What this task involves: Put every line of the data below into a Markdown table with the columns No. and Text, where No. is the row number and Text is the line. Leave out blank lines and the pictures.

Provided records:
>> BEGIN
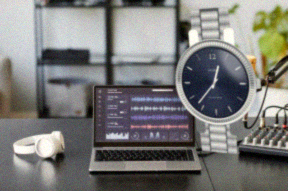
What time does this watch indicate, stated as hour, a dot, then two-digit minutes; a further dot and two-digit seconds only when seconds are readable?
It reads 12.37
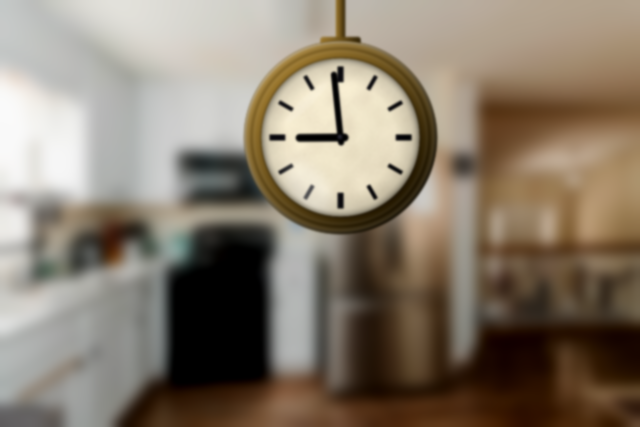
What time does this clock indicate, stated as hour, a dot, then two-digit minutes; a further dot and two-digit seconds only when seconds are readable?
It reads 8.59
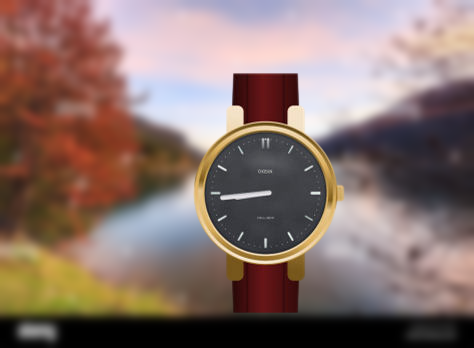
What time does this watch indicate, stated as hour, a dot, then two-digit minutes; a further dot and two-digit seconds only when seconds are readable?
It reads 8.44
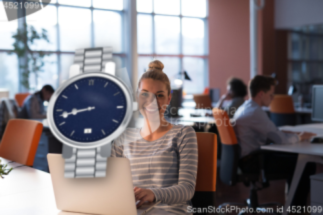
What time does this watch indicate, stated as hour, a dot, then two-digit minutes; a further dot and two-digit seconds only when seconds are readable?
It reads 8.43
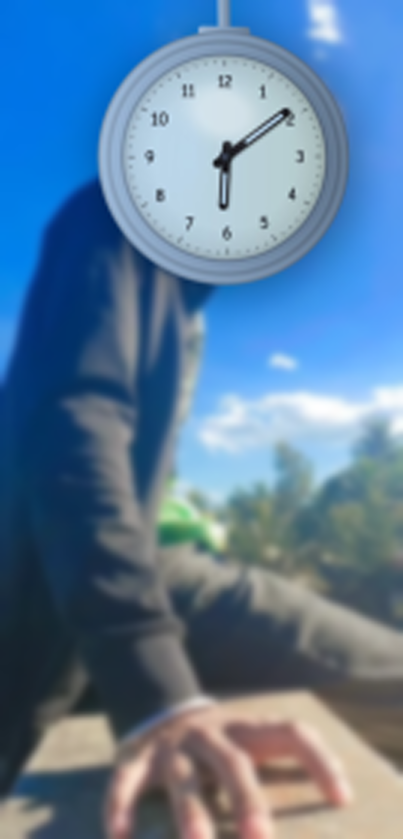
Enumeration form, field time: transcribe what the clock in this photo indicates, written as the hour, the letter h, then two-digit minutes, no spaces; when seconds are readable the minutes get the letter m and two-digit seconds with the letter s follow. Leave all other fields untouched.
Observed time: 6h09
>> END
Final result:
| No. | Text |
|---|---|
| 1 | What time does this watch indicate, stated as hour, a dot, then two-digit minutes; a further dot and two-digit seconds only when seconds are readable? |
| 2 | It reads 12.37 |
| 3 | What time does this clock indicate, stated as hour, a dot, then two-digit minutes; a further dot and two-digit seconds only when seconds are readable? |
| 4 | It reads 8.59 |
| 5 | What time does this watch indicate, stated as hour, a dot, then two-digit minutes; a further dot and two-digit seconds only when seconds are readable? |
| 6 | It reads 8.44 |
| 7 | What time does this watch indicate, stated as hour, a dot, then two-digit minutes; a further dot and two-digit seconds only when seconds are readable? |
| 8 | It reads 8.43 |
| 9 | Enumeration form, field time: transcribe what the clock in this photo indicates, written as the hour, the letter h, then two-digit minutes, no spaces; when seconds are readable the minutes get the letter m and two-digit seconds with the letter s follow. Leave all other fields untouched. |
| 10 | Observed time: 6h09 |